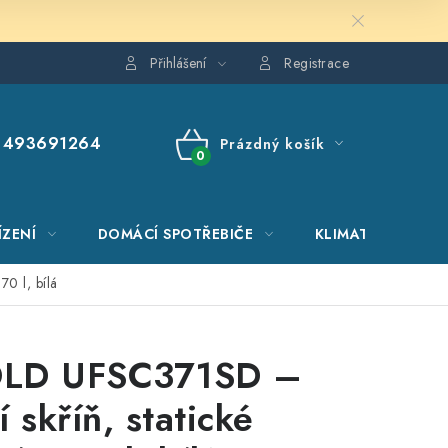
Přihlášení
Registrace
493691264
Prázdný košík
NÁKUPNÍ
KOŠÍK
ÍZENÍ
DOMÁCÍ SPOTŘEBIČE
KLIMATIZACE
0 l, bílá
LD UFSC371SD –
 skříň, statické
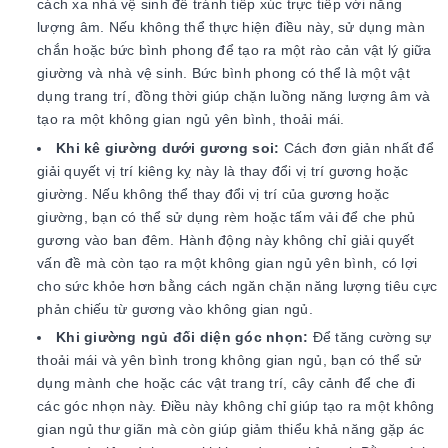
cách xa nhà vệ sinh để tránh tiếp xúc trực tiếp với năng
lượng âm. Nếu không thể thực hiện điều này, sử dụng màn
chắn hoặc bức bình phong để tạo ra một rào cản vật lý giữa
giường và nhà vệ sinh. Bức bình phong có thể là một vật
dụng trang trí, đồng thời giúp chặn luồng năng lượng âm và
tạo ra một không gian ngủ yên bình, thoải mái.
Khi kê giường dưới gương soi:
Cách đơn giản nhất để
giải quyết vị trí kiêng kỵ này là thay đổi vị trí gương hoặc
giường. Nếu không thể thay đổi vị trí của gương hoặc
giường, bạn có thể sử dụng rèm hoặc tấm vải để che phủ
gương vào ban đêm. Hành động này không chỉ giải quyết
vấn đề mà còn tạo ra một không gian ngủ yên bình, có lợi
cho sức khỏe hơn bằng cách ngăn chặn năng lượng tiêu cực
phản chiếu từ gương vào không gian ngủ.
Khi giường ngủ đối diện góc nhọn:
Để tăng cường sự
thoải mái và yên bình trong không gian ngủ, bạn có thể sử
dụng mành che hoặc các vật trang trí, cây cảnh để che đi
các góc nhọn này. Điều này không chỉ giúp tạo ra một không
gian ngủ thư giãn mà còn giúp giảm thiểu khả năng gặp ác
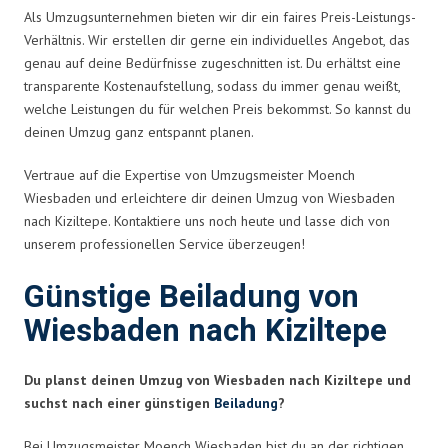
Als Umzugsunternehmen bieten wir dir ein faires Preis-Leistungs-
Verhältnis. Wir erstellen dir gerne ein individuelles Angebot, das
genau auf deine Bedürfnisse zugeschnitten ist. Du erhältst eine
transparente Kostenaufstellung, sodass du immer genau weißt,
welche Leistungen du für welchen Preis bekommst. So kannst du
deinen Umzug ganz entspannt planen.
Vertraue auf die Expertise von Umzugsmeister Moench
Wiesbaden und erleichtere dir deinen Umzug von Wiesbaden
nach Kiziltepe. Kontaktiere uns noch heute und lasse dich von
unserem professionellen Service überzeugen!
Günstige Beiladung von
Wiesbaden nach Kiziltepe
Du planst deinen Umzug von Wiesbaden nach Kiziltepe und
suchst nach einer günstigen
Beiladung
?
Bei Umzugsmeister Moench Wiesbaden bist du an der richtigen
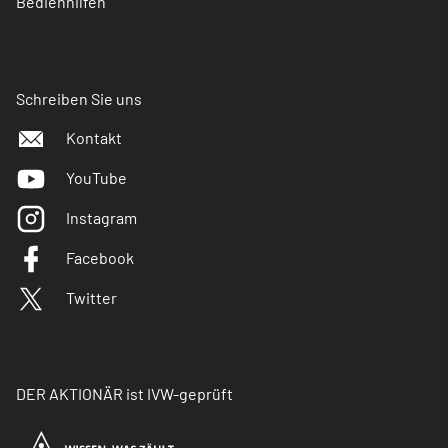
Bedienhilfen
Schreiben Sie uns
Kontakt
YouTube
Instagram
Facebook
Twitter
DER AKTIONÄR ist IVW-geprüft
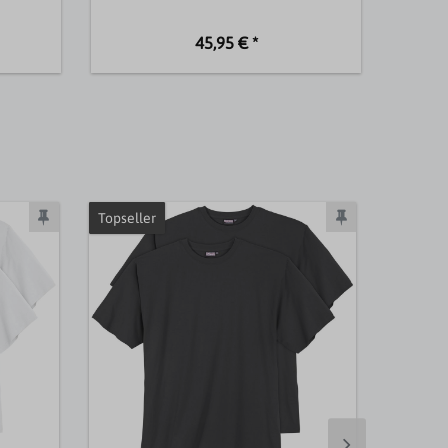
45,95 € *
Topseller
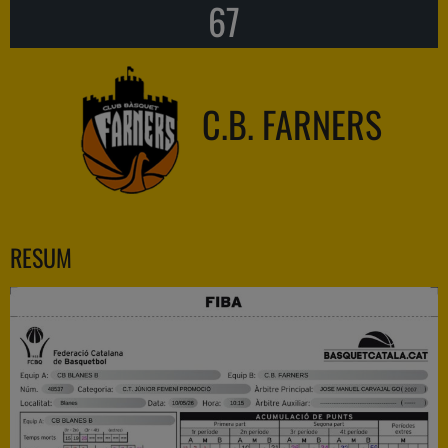
67
C.B. FARNERS
RESUM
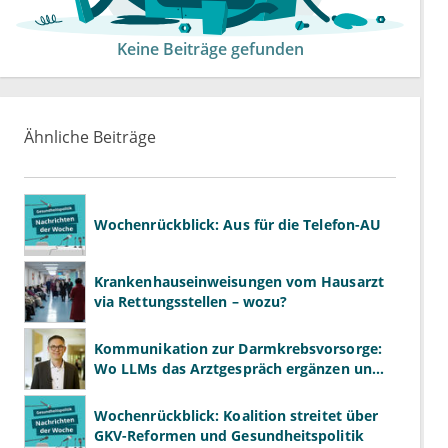
Keine Beiträge gefunden
Ähnliche Beiträge
Wochenrückblick: Aus für die Telefon-AU
Krankenhauseinweisungen vom Hausarzt
via Rettungsstellen – wozu?
Kommunikation zur Darmkrebsvorsorge:
Wo LLMs das Arztgespräch ergänzen und
wo nicht
Wochenrückblick: Koalition streitet über
GKV-Reformen und Gesundheitspolitik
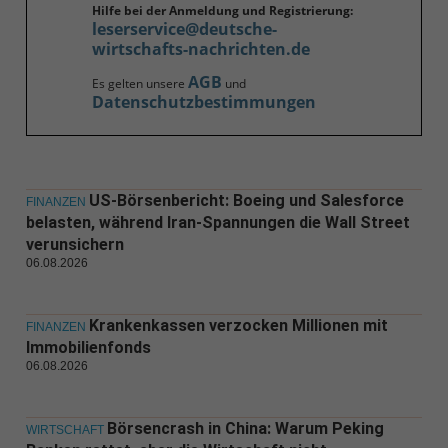
Hilfe bei der Anmeldung und Registrierung:
leserservice@deutsche-
wirtschafts-nachrichten.de
AGB
Es gelten unsere
und
Datenschutzbestimmungen
US-Börsenbericht: Boeing und Salesforce
FINANZEN
belasten, während Iran-Spannungen die Wall Street
verunsichern
06.08.2026
Krankenkassen verzocken Millionen mit
FINANZEN
Immobilienfonds
06.08.2026
Börsencrash in China: Warum Peking
WIRTSCHAFT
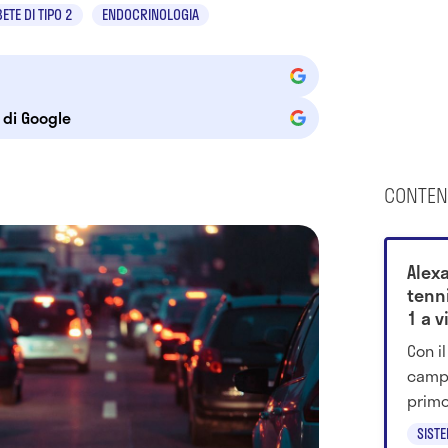
ETE DI TIPO 2
ENDOCRINOLOGIA
e di Google
CONTEN
Alex
tenn
1 a 
Con il
campi
primo
manda
SIST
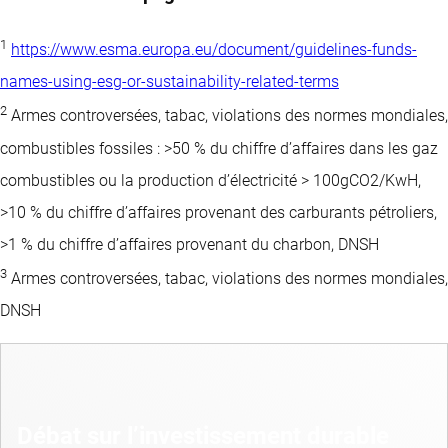
1
https://www.esma.europa.eu/document/guidelines-funds-
names-using-esg-or-sustainability-related-terms
2
Armes controversées, tabac, violations des normes mondiales,
combustibles fossiles : >50 % du chiffre d’affaires dans les gaz
combustibles ou la production d’électricité > 100gCO2/KwH,
>10 % du chiffre d’affaires provenant des carburants pétroliers,
>1 % du chiffre d’affaires provenant du charbon, DNSH
3
Armes controversées, tabac, violations des normes mondiales,
DNSH
Débat sur l’investissement durable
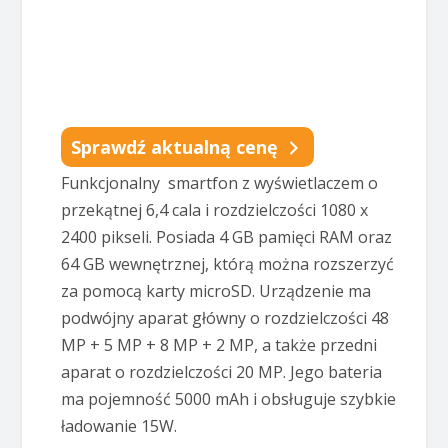
Sprawdź aktualną cenę
Funkcjonalny smartfon z wyświetlaczem o
przekątnej 6,4 cala i rozdzielczości 1080 x
2400 pikseli. Posiada 4 GB pamięci RAM oraz
64 GB wewnętrznej, którą można rozszerzyć
za pomocą karty microSD. Urządzenie ma
podwójny aparat główny o rozdzielczości 48
MP + 5 MP + 8 MP + 2 MP, a także przedni
aparat o rozdzielczości 20 MP. Jego bateria
ma pojemność 5000 mAh i obsługuje szybkie
ładowanie 15W.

INSTRUCTIONS FOR THE TASK>
Copy the text of the listing once more, from its first line up to and including the line containing "skříň, statické", leaving out the pictures.

TASK OUTPUT>
Přihlášení
Registrace
493691264
Prázdný košík
NÁKUPNÍ
KOŠÍK
ÍZENÍ
DOMÁCÍ SPOTŘEBIČE
KLIMATIZACE
0 l, bílá
LD UFSC371SD –
 skříň, statické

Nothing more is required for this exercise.